Stored data entries:
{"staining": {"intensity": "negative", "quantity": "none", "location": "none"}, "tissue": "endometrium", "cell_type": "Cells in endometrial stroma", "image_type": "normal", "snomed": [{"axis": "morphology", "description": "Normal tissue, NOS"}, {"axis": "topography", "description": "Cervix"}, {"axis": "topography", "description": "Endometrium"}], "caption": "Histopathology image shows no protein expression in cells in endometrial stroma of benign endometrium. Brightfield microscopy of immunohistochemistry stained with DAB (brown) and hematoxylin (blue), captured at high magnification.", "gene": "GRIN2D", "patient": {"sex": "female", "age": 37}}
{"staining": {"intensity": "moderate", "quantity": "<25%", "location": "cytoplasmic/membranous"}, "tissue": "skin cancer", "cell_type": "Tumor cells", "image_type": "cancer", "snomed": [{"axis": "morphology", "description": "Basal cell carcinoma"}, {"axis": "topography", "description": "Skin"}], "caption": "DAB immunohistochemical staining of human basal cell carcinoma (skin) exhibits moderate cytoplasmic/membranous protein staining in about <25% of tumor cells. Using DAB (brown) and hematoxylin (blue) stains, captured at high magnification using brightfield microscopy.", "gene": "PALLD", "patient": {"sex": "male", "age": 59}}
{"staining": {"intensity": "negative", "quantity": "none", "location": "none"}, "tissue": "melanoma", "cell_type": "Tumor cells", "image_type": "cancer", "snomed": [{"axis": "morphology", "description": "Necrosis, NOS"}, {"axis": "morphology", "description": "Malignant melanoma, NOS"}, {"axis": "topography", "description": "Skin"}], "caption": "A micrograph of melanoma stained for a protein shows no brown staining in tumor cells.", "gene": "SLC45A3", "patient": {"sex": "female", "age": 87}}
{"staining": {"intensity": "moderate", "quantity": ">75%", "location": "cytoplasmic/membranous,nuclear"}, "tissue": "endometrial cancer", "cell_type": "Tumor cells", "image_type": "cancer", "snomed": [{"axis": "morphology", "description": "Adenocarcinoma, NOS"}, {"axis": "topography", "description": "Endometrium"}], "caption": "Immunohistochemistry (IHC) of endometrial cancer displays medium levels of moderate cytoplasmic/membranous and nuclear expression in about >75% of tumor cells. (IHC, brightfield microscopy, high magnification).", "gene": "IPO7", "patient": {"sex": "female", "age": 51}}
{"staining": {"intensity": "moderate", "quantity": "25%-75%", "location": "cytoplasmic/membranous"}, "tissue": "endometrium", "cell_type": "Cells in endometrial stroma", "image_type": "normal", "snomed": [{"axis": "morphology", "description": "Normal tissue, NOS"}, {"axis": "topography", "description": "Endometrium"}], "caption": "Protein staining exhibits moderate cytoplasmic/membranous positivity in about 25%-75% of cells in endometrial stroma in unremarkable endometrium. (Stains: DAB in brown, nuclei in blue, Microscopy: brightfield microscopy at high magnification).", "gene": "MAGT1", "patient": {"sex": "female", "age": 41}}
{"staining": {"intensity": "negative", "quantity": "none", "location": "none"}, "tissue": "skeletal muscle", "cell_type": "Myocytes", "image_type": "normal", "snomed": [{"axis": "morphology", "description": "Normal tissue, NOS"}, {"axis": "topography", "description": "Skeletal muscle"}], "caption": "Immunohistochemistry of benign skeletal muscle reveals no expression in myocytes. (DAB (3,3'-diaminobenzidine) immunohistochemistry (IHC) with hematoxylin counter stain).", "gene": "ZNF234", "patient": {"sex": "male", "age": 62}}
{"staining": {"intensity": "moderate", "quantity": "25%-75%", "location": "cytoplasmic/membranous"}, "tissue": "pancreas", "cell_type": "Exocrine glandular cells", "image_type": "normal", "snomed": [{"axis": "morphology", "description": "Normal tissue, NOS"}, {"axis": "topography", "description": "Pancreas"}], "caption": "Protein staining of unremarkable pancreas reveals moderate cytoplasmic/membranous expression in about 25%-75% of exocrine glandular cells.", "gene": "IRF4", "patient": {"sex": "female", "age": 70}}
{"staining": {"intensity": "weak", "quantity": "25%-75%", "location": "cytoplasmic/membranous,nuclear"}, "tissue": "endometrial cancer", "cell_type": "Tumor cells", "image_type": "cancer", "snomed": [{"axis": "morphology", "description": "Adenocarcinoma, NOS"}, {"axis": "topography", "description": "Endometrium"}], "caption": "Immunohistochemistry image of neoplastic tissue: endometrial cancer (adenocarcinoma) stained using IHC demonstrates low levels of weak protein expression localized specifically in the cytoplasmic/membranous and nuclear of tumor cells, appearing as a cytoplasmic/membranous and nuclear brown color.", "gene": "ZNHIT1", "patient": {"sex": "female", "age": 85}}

Problem requirements: Repeat each entry above, matching every line exactly.

Answer:
{"staining": {"intensity": "negative", "quantity": "none", "location": "none"}, "tissue": "endometrium", "cell_type": "Cells in endometrial stroma", "image_type": "normal", "snomed": [{"axis": "morphology", "description": "Normal tissue, NOS"}, {"axis": "topography", "description": "Cervix"}, {"axis": "topography", "description": "Endometrium"}], "caption": "Histopathology image shows no protein expression in cells in endometrial stroma of benign endometrium. Brightfield microscopy of immunohistochemistry stained with DAB (brown) and hematoxylin (blue), captured at high magnification.", "gene": "GRIN2D", "patient": {"sex": "female", "age": 37}}
{"staining": {"intensity": "moderate", "quantity": "<25%", "location": "cytoplasmic/membranous"}, "tissue": "skin cancer", "cell_type": "Tumor cells", "image_type": "cancer", "snomed": [{"axis": "morphology", "description": "Basal cell carcinoma"}, {"axis": "topography", "description": "Skin"}], "caption": "DAB immunohistochemical staining of human basal cell carcinoma (skin) exhibits moderate cytoplasmic/membranous protein staining in about <25% of tumor cells. Using DAB (brown) and hematoxylin (blue) stains, captured at high magnification using brightfield microscopy.", "gene": "PALLD", "patient": {"sex": "male", "age": 59}}
{"staining": {"intensity": "negative", "quantity": "none", "location": "none"}, "tissue": "melanoma", "cell_type": "Tumor cells", "image_type": "cancer", "snomed": [{"axis": "morphology", "description": "Necrosis, NOS"}, {"axis": "morphology", "description": "Malignant melanoma, NOS"}, {"axis": "topography", "description": "Skin"}], "caption": "A micrograph of melanoma stained for a protein shows no brown staining in tumor cells.", "gene": "SLC45A3", "patient": {"sex": "female", "age": 87}}
{"staining": {"intensity": "moderate", "quantity": ">75%", "location": "cytoplasmic/membranous,nuclear"}, "tissue": "endometrial cancer", "cell_type": "Tumor cells", "image_type": "cancer", "snomed": [{"axis": "morphology", "description": "Adenocarcinoma, NOS"}, {"axis": "topography", "description": "Endometrium"}], "caption": "Immunohistochemistry (IHC) of endometrial cancer displays medium levels of moderate cytoplasmic/membranous and nuclear expression in about >75% of tumor cells. (IHC, brightfield microscopy, high magnification).", "gene": "IPO7", "patient": {"sex": "female", "age": 51}}
{"staining": {"intensity": "moderate", "quantity": "25%-75%", "location": "cytoplasmic/membranous"}, "tissue": "endometrium", "cell_type": "Cells in endometrial stroma", "image_type": "normal", "snomed": [{"axis": "morphology", "description": "Normal tissue, NOS"}, {"axis": "topography", "description": "Endometrium"}], "caption": "Protein staining exhibits moderate cytoplasmic/membranous positivity in about 25%-75% of cells in endometrial stroma in unremarkable endometrium. (Stains: DAB in brown, nuclei in blue, Microscopy: brightfield microscopy at high magnification).", "gene": "MAGT1", "patient": {"sex": "female", "age": 41}}
{"staining": {"intensity": "negative", "quantity": "none", "location": "none"}, "tissue": "skeletal muscle", "cell_type": "Myocytes", "image_type": "normal", "snomed": [{"axis": "morphology", "description": "Normal tissue, NOS"}, {"axis": "topography", "description": "Skeletal muscle"}], "caption": "Immunohistochemistry of benign skeletal muscle reveals no expression in myocytes. (DAB (3,3'-diaminobenzidine) immunohistochemistry (IHC) with hematoxylin counter stain).", "gene": "ZNF234", "patient": {"sex": "male", "age": 62}}
{"staining": {"intensity": "moderate", "quantity": "25%-75%", "location": "cytoplasmic/membranous"}, "tissue": "pancreas", "cell_type": "Exocrine glandular cells", "image_type": "normal", "snomed": [{"axis": "morphology", "description": "Normal tissue, NOS"}, {"axis": "topography", "description": "Pancreas"}], "caption": "Protein staining of unremarkable pancreas reveals moderate cytoplasmic/membranous expression in about 25%-75% of exocrine glandular cells.", "gene": "IRF4", "patient": {"sex": "female", "age": 70}}
{"staining": {"intensity": "weak", "quantity": "25%-75%", "location": "cytoplasmic/membranous,nuclear"}, "tissue": "endometrial cancer", "cell_type": "Tumor cells", "image_type": "cancer", "snomed": [{"axis": "morphology", "description": "Adenocarcinoma, NOS"}, {"axis": "topography", "description": "Endometrium"}], "caption": "Immunohistochemistry image of neoplastic tissue: endometrial cancer (adenocarcinoma) stained using IHC demonstrates low levels of weak protein expression localized specifically in the cytoplasmic/membranous and nuclear of tumor cells, appearing as a cytoplasmic/membranous and nuclear brown color.", "gene": "ZNHIT1", "patient": {"sex": "female", "age": 85}}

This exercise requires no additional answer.